[DATASET CONTENT — start]

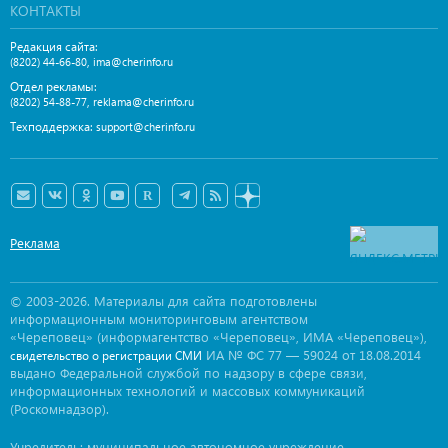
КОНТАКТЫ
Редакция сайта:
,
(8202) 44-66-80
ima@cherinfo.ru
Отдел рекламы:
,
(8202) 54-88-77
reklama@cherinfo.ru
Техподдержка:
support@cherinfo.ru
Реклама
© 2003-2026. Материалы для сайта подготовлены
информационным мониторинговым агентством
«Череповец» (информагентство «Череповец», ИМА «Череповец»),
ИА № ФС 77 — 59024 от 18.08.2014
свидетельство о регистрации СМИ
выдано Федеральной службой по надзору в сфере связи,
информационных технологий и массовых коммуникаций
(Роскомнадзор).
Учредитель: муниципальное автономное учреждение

[DATASET CONTENT — finish]
[DATASET CONTENT — start]

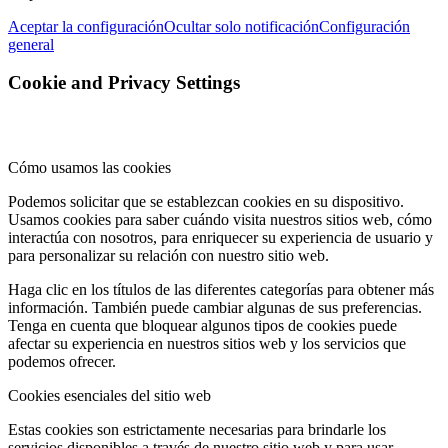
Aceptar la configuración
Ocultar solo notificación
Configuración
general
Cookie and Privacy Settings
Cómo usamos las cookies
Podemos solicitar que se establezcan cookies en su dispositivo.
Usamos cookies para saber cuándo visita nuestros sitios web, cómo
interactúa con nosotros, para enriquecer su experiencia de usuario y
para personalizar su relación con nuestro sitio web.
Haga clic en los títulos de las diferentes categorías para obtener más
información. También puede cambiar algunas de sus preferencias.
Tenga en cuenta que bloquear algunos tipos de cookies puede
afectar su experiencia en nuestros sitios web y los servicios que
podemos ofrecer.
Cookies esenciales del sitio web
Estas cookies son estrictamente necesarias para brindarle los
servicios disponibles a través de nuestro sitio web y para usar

[DATASET CONTENT — finish]

▸ WHAT IS BEING ASKED:
Reproduce the lines above, beginning at the line with "ima@cherinfo.ru" and stopping after the line with "Учредитель: муниципальное автономное", exactly as they are.

▸ EXERCISE OUTPUT:
ima@cherinfo.ru
Отдел рекламы:
,
(8202) 54-88-77
reklama@cherinfo.ru
Техподдержка:
support@cherinfo.ru
Реклама
© 2003-2026. Материалы для сайта подготовлены
информационным мониторинговым агентством
«Череповец» (информагентство «Череповец», ИМА «Череповец»),
ИА № ФС 77 — 59024 от 18.08.2014
свидетельство о регистрации СМИ
выдано Федеральной службой по надзору в сфере связи,
информационных технологий и массовых коммуникаций
(Роскомнадзор).
Учредитель: муниципальное автономное учреждение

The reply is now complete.